Yine de Iñárritu’nun geceye damga vuracak performansı En İyi Film ödülü ile oldu. Sean Penn’in “Who gave this son of a bitch a green card?” diyerek kazananı açıklaması gecenin önceden planlanmış unutulmayacak anlarından biriydi. Birçok kişi bunu çok sert ve ırkçı bulmuş, Amerika’da ırkçılık konuları çok hassas olduğu için haklı olabilirlerdi ancak bunu yapabilecek son kişi Sean Penn. Hem aktivist hem de Inaritu ile çok iyi arkadaşlar. Sean Penn’in verdiği pasla Inaritu konuşmasında göçmenlerden bahsetti ve böylece Obama’nın göçmenlik yasası ile ilgili çalışmalarının da tekrar gündeme gelmesini de sağlayacak bir kamu spotu daha tamamlanmış oldu. Ben Inaritu’nun konuşmasını sevdim, ayarlanmış gibi görünmemeyi başardı, ayrıca postasını da koydu. Konuşmasının sonunda bir gün göçmenlerin de daha önce kendileri de göçmen olarak Amerika’ya gelip bu büyük göçmen milletini kuranlar kadar saygı gösterilmesini diledi.

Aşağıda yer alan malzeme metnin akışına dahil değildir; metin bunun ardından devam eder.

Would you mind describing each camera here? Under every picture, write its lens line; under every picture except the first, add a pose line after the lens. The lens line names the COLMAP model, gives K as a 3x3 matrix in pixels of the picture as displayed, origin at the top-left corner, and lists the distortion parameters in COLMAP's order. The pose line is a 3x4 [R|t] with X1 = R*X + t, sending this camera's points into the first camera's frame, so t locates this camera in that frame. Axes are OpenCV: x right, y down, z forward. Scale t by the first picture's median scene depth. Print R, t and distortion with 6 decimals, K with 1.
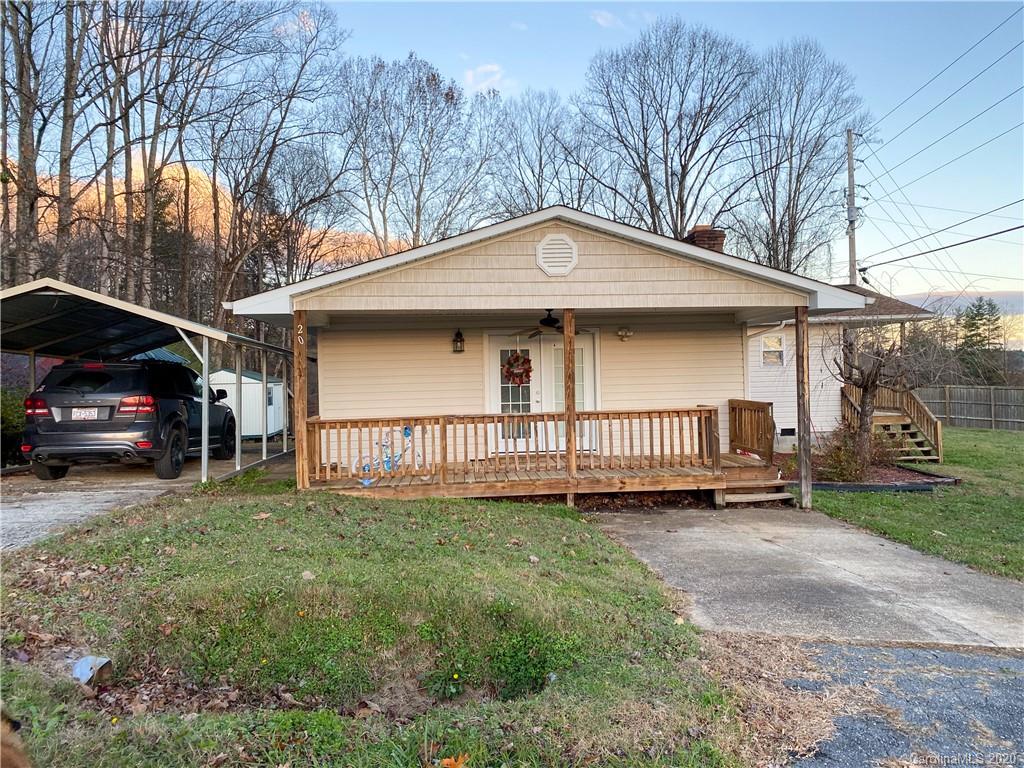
lens RADIAL K [[771.9, 0, 515.8], [0, 771.9, 368.4], [0, 0, 1]] dist [0.036067, -0.030847]
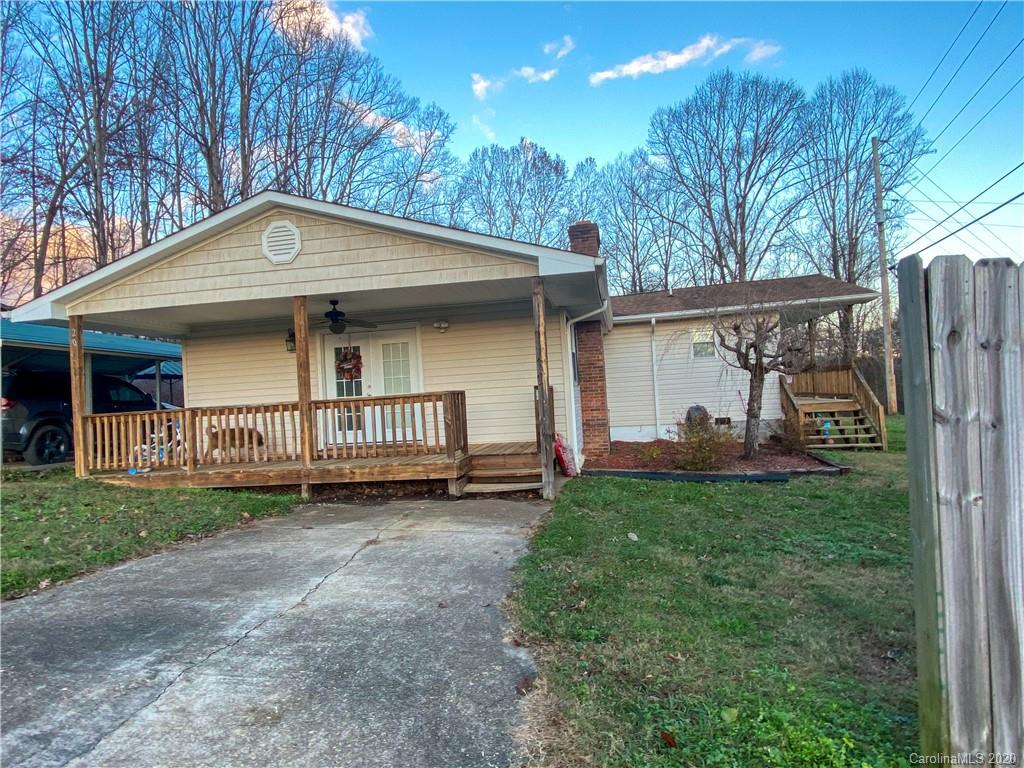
lens RADIAL K [[576.4, 0, 512.0], [0, 576.4, 384.0], [0, 0, 1]] dist [0.069838, -0.075477]
pose [[0.964682, -0.039495, -0.260441, 0.293453], [0.039229, 0.999211, -0.006223, 0.027990], [0.260481, -0.004214, 0.965470, 0.198956]]
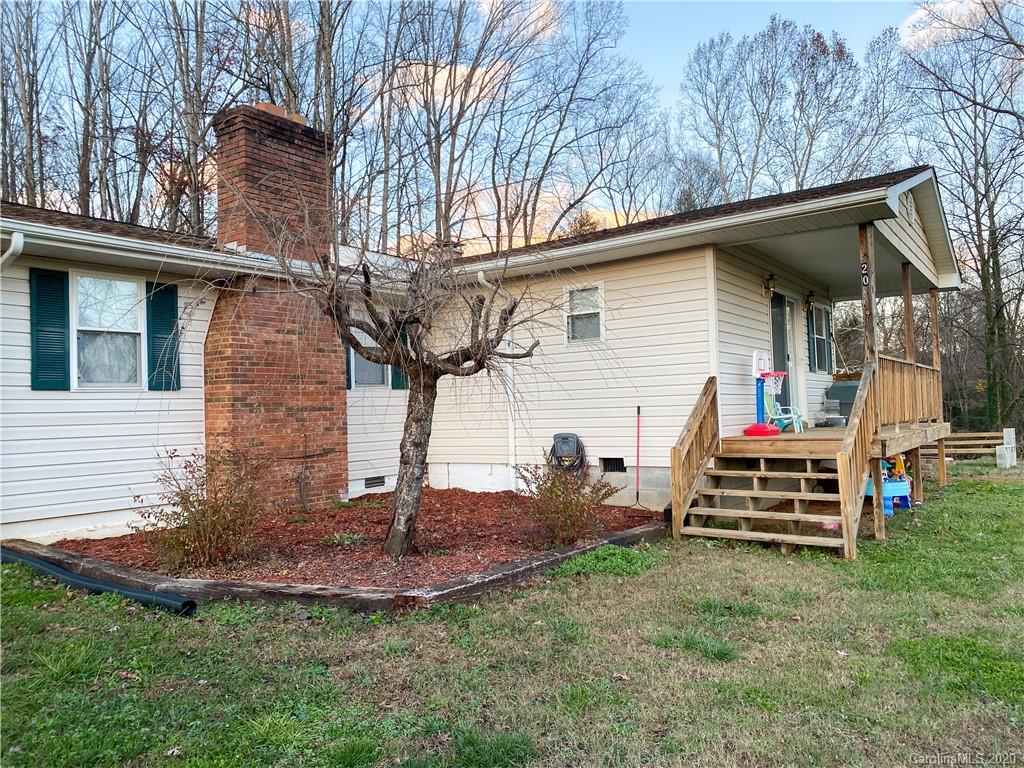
lens RADIAL K [[771.9, 0, 515.8], [0, 771.9, 368.4], [0, 0, 1]] dist [0.036067, -0.030847]
pose [[0.762605, -0.038026, -0.645746, 0.655495], [0.015630, 0.999062, -0.040372, 0.039722], [0.646676, 0.020695, 0.762484, 0.586158]]
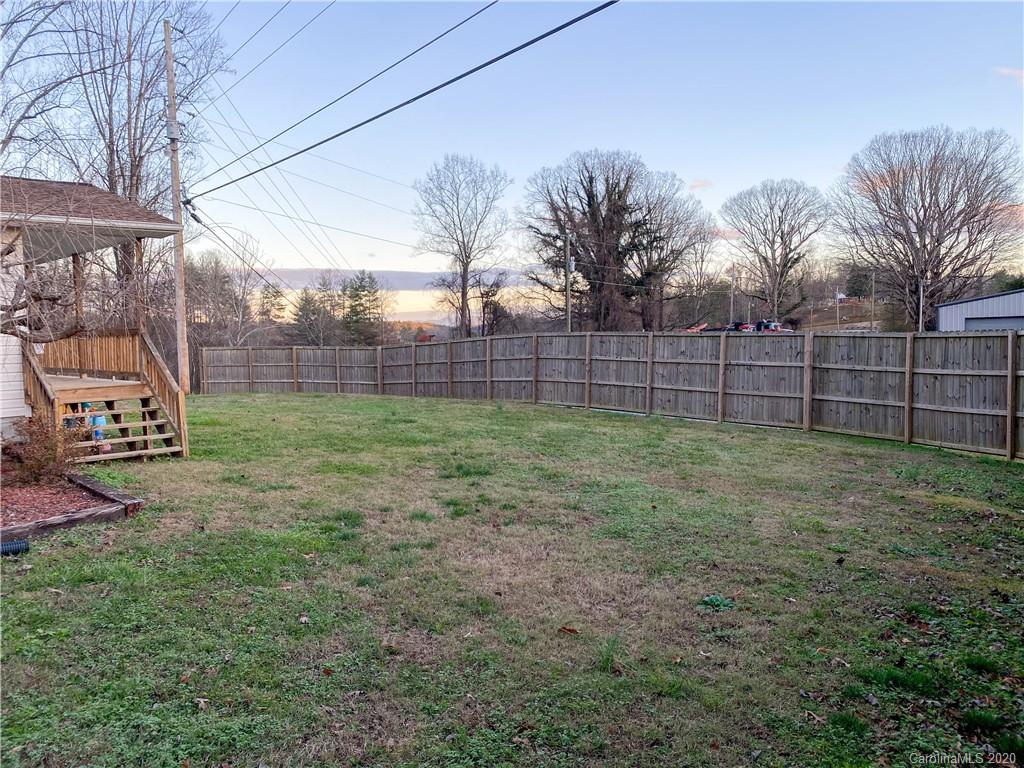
lens RADIAL K [[771.9, 0, 515.8], [0, 771.9, 368.4], [0, 0, 1]] dist [0.036067, -0.030847]
pose [[0.749297, -0.030981, 0.661509, 0.322264], [0.004622, 0.999125, 0.041557, 0.023287], [-0.662218, -0.028081, 0.748785, 0.336324]]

“I don’t want to talk. Oh, my God. They want me to talk because I am the worst English-speaking guy here. Maybe next year the government will inflict some immigration rules to the Academy. Two Mexicans in a row, that’s suspicious, I guess. I want to thank so many people that I forgot. Arnon, Brad Weston, again. I thank you very much for believing in this crazy idea. All the people that were behind this film was really heroes because the idea was really crazy. A script that started with a middle-aged man, interior dressing room, cross-legged, floating, can go anywhere and we are here. I don’t know how that happened but it happened. And, anyway, I just really want to thank everybody.

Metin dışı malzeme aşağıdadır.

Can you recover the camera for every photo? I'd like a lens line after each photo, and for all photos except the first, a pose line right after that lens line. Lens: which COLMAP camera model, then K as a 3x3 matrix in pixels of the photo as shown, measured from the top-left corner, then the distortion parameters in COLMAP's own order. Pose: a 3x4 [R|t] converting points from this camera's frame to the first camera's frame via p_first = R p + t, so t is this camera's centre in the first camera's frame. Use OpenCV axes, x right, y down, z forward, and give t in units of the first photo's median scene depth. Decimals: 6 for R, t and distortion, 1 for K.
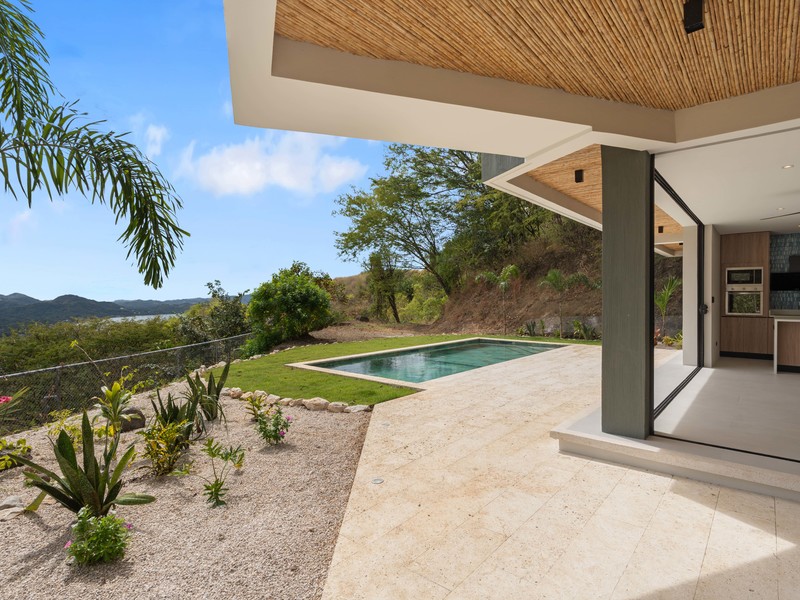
lens RADIAL K [[320.0, 0, 396.5], [0, 320.0, 302.5], [0, 0, 1]] dist [-0.001517, -0.000003]
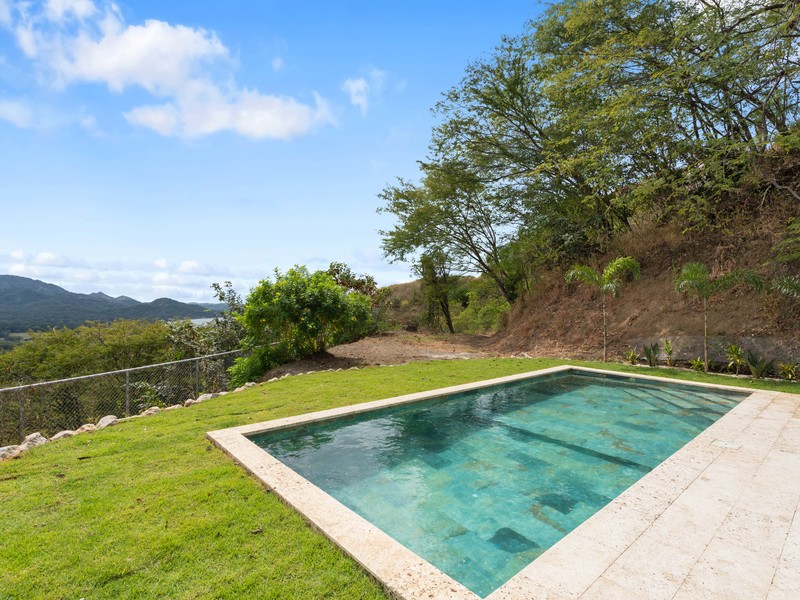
lens RADIAL K [[320.0, 0, 396.5], [0, 320.0, 302.5], [0, 0, 1]] dist [-0.001517, -0.000003]
pose [[0.985734, 0.013758, -0.167749, 0.005277], [-0.017393, 0.999644, -0.020220, -0.001041], [0.167411, 0.022849, 0.985622, 0.141526]]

Finally I just want to take one second. I just want to take the opportunity. I want to dedicate this award for my fellow Mexicans. The ones who live in Mexico, I pray that we can find and build the government that we deserve. And the ones that live in this country who are part of the latest generation of immigrants in this country, I just pray that they can be treated with the same dignity and respect of the ones who came before and build this incredible immigrant nation. Thank you very much. “
Böylece kadın hakları (Obama’nın Equal Pay bildirisi), gayler, ALS, Alzheimer, göçmen yasası törende anılarak liste tamamlanmış oldu. Hem ödül alanlar hem de yapılan konuşmalar açısından güzel bir tören oldu bence. Bu sene sinir olup tüh be! dediğim hiçbir ödül olmadı en azından :).
Son olarak ise her sene vefat eden Hollywood çalışanlarının anıldığı In Memoriam videosunda Robbie Williams’ı görmek biraz içimi burktu. Sanki bu zamana kadar unutmuştum da orada görünce tekrar şaşırdım.